Satchwell's house was previously searched on June 7, 2017, by a 10-strong team of gardaí.
One detective photographed the area under the stairs – including the shoddily built brick wall which Satchwell had erected to conceal his wife's burial site.
However, gardaí did not conduct an invasive search of the property and Ms Satchwell's body would not be found for a further six years.
Gardaí did seize a number of laptops and mobile phones at the property and these would prove crucial in the subsequent investigation.
Detectives learned Satchwell had conducted an internet search about quicklime on March 20, 2017, and later watched a YouTube video of the effects of combining quicklime with water.
He also sent emails – after his wife was already dead – claiming she was about to leave him over the failure to secure the two pet monkeys she wanted.
Gardaí also noted six key lies which Mr Satchwell had told about his relationship with his wife and the circumstances of her disappearance.
Supt Twomey's four-day search from October 10, 2023, involved contracted builders, ground-mapping radar, forensic archaeologists, the Garda Technical Bureau and, crucially, a Northern Ireland-trained cadaver dog, Fern.
The dog immediately focused on the area under the stairwell and, when gardaí broke through a concrete slab, discovered Tina Satchwell's skeletonised and mummified body which had been buried in an old blanket and heavy-grade plastic.

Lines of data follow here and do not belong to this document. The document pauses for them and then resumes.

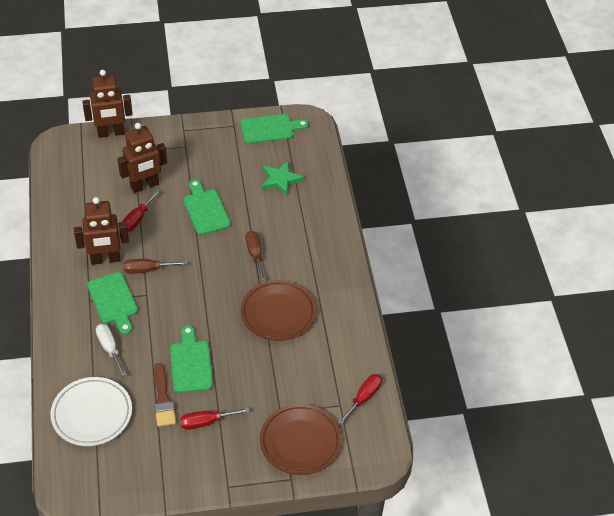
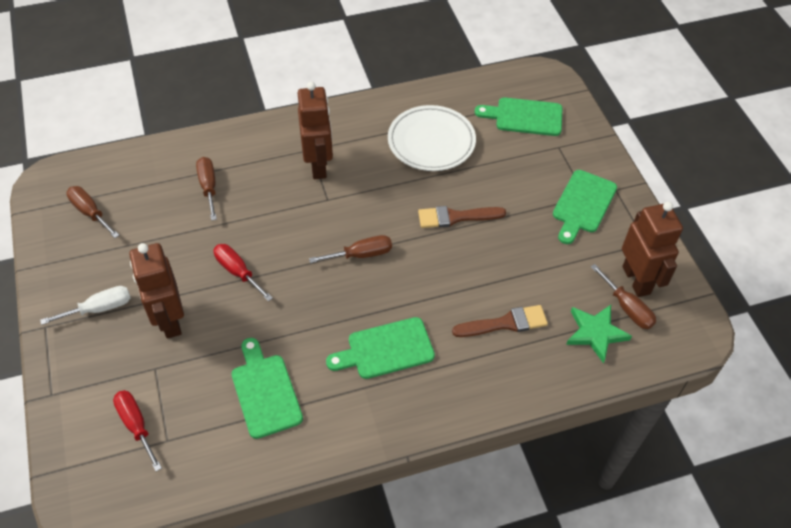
brown brush: [154,363,176,427] = 1 -> [418,206,506,228] [452,305,548,337] = 2
brown plate: [241,280,316,341] [260,404,342,475] = 2 -> none = 0
brown screwdriver: [123,259,187,274] [246,231,266,281] = 2 -> [66,186,119,238] [196,157,217,221] [309,235,392,263] [591,264,656,329] = 4
red screwdriver: [122,190,160,232] [180,408,250,430] [338,374,382,425] = 3 -> [113,390,162,471] [214,244,273,301] = 2

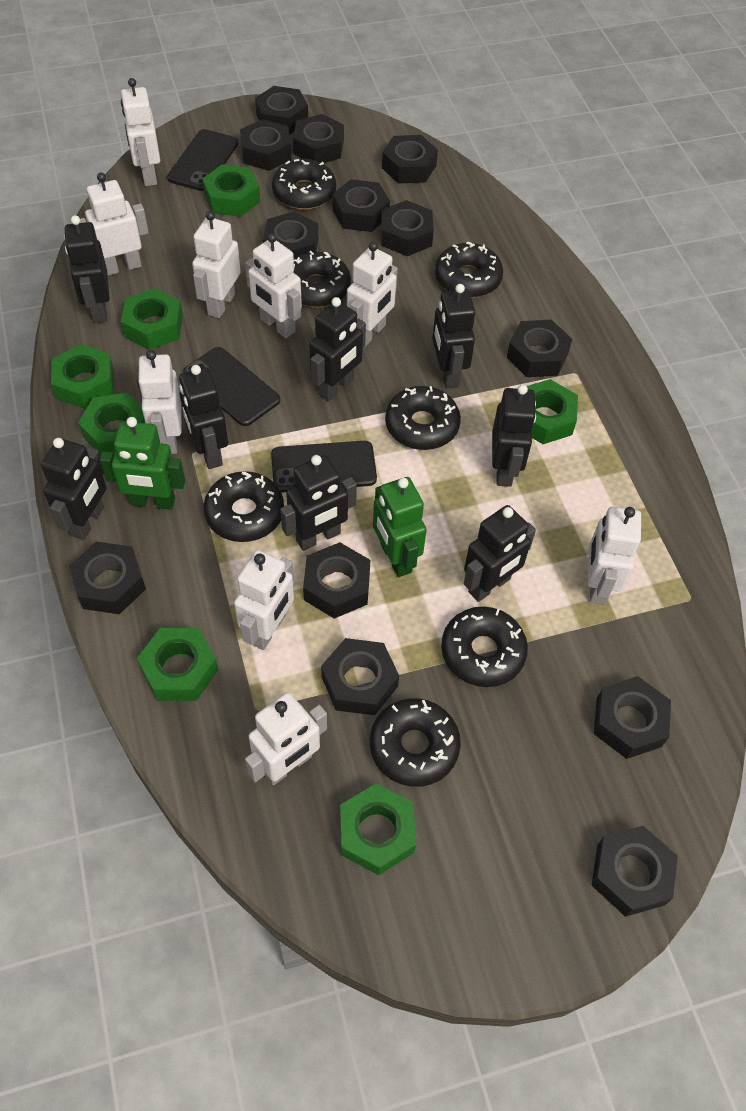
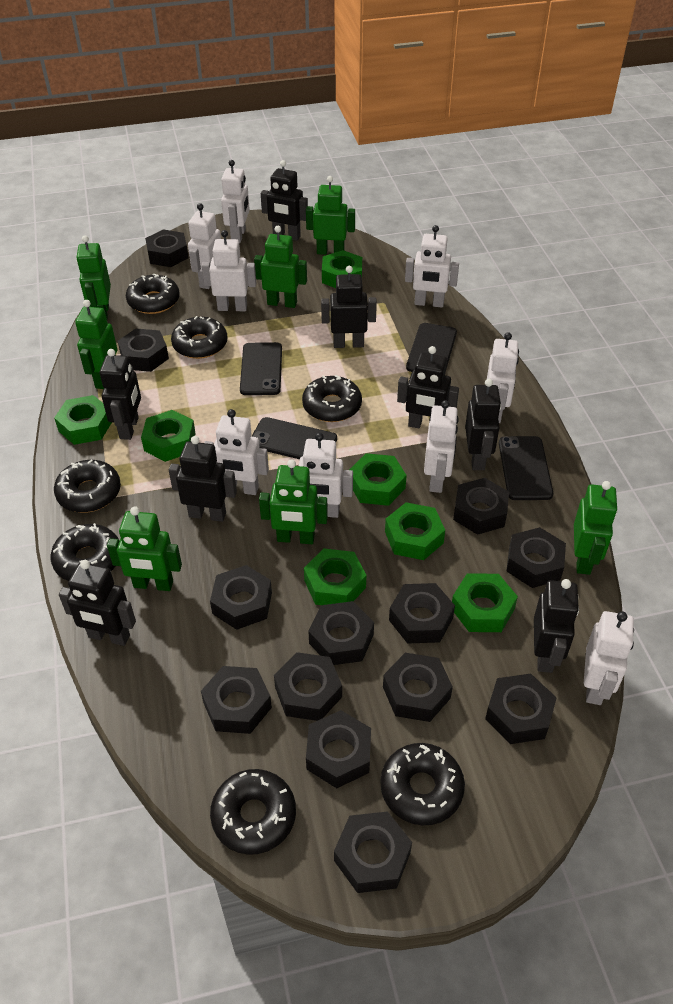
black phone: [167,129,238,191] [183,347,280,426] [271,441,377,492] = 3 -> [240,342,282,395] [251,417,337,459] [406,323,457,372] [499,436,553,500] = 4
green robot: [100,417,185,510] [373,477,426,577] = 2 -> [75,300,117,389] [76,235,111,318] [107,506,182,591] [254,226,307,308] [259,459,328,544] [306,176,355,255] [574,481,618,575] = 7

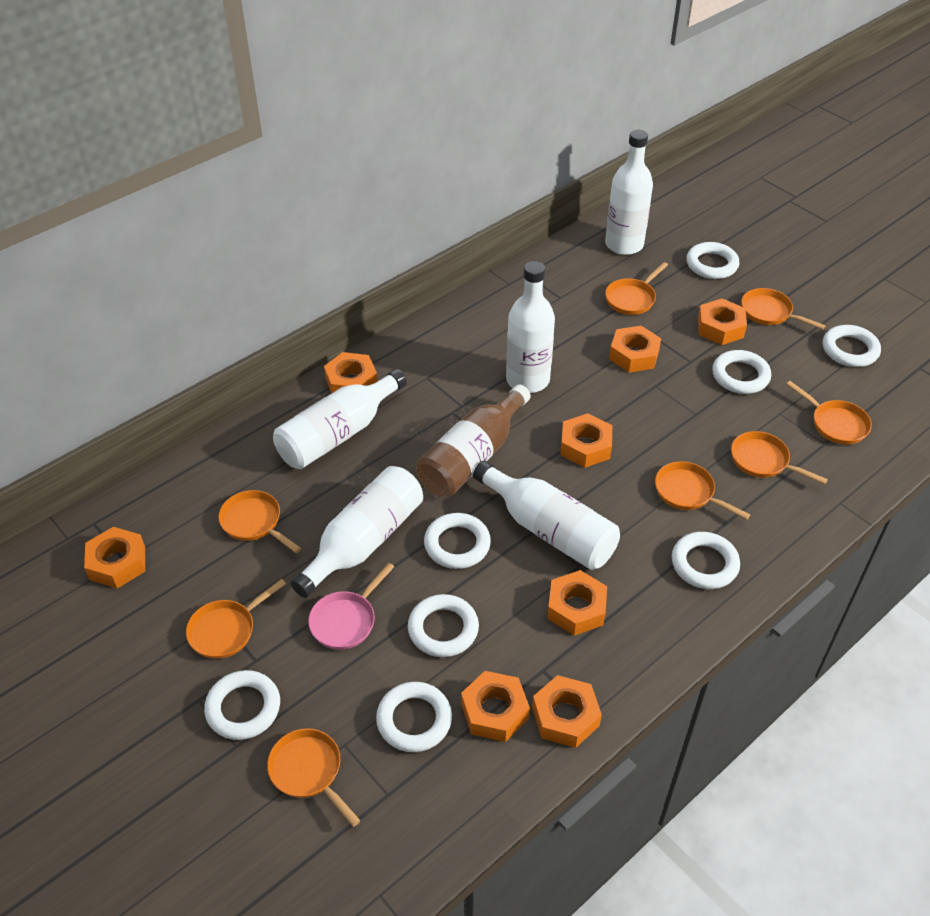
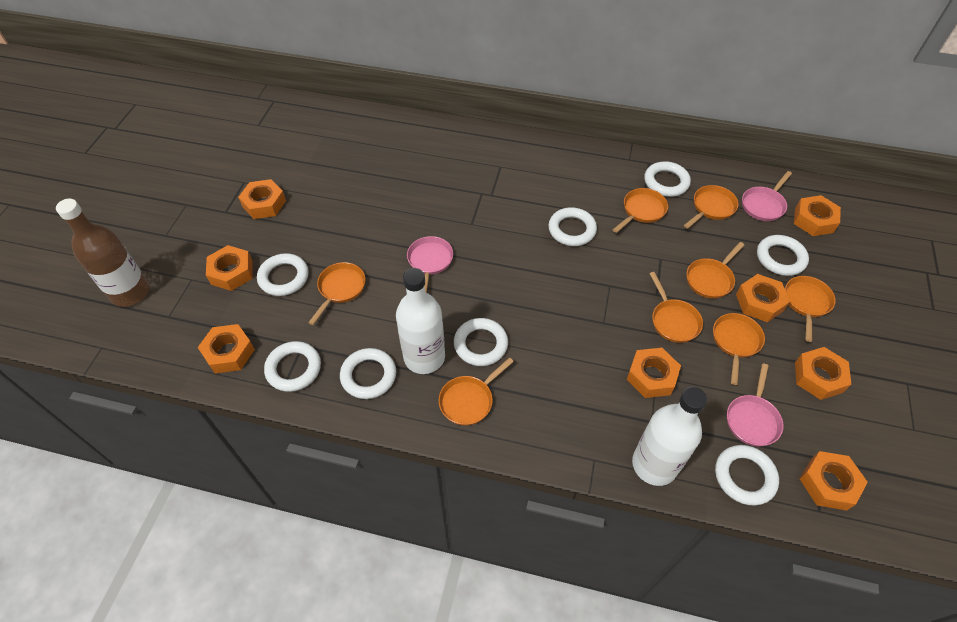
pink pan: [308,563,394,650] = 1 -> [407,236,453,293] [727,363,784,446] [742,171,792,221] = 3
white bottle: [273,369,407,469] [290,466,423,598] [473,461,620,570] [506,261,555,393] [605,130,653,255] = 5 -> [396,268,445,374] [632,387,707,486] = 2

She had been buried face-down along with her purse, containing several identity cards.
When confronted with the discovery, Satchwell sobbed to gardaí that he had acted in self-defence after his wife attacked him with a chisel.
He claimed he fell to the ground and held his wife away from him with his outstretched hands – and she went limp after the belt of her dressing gown went up around her neck with the full weight of her body bearing down upon it.
However, he insisted to gardaí he could not remember details of how his wife died – and refused to re-enact the manner of her death to detectives.
He maintained he acted entirely in self-defence and was 'fearful' he would be stabbed in the head.
Mr Small SC dismissed the account as 'self-serving' and 'farcical' – and claimed Satchwell was once again lying to protect himself.
Assistant state pathologist Dr Margaret Bolster, who has performed over 30,000 post-mortem examinations, could not determine a cause of death for Ms Satchwell such was the skeletonised, badly decomposed and partly mummified condition of her remains.
Forensic anthropologist Dr Laureen Buckley confirmed that no fractures were detected on the remains – and no bones showed any sign of old fractures having healed.
Satchwell explained to detectives that, when he buried his wife with fresh tulips under the stairwell of their home, it was like 'a genuine funeral'.
'When I was burying Tina… it was the final goodbye… I wanted to make her comfortable,' he told gardaí.
'I spent the night [March 20] on the floor, with Tina laying across me. I spent the night sitting on the ground, holding Tina's dead body. I didn't have food, nothing. I just held Tina all night.
'I have a conscience… I still dream of Tina. I have not lost the desire to be with her.'
He maintained he had been subjected to a campaign of domestic violence by his wife over the course of their marriage and was left with cuts, bruises, swellings, scratches and even bite marks.
Satchwell claimed he had teeth broken from blows by his wife – and said she had knocked him unconscious on two occasions.
He replied to gardaí when first charged with the murder of his wife at Cobh garda station on October 13, 2023: 'Guilty or not guilty – guilty.'
Ms Small, in her closing argument, noted that Satchwell had given a more respectful funeral to their dog Heidi than he had to the wife he claimed he had loved from first sight.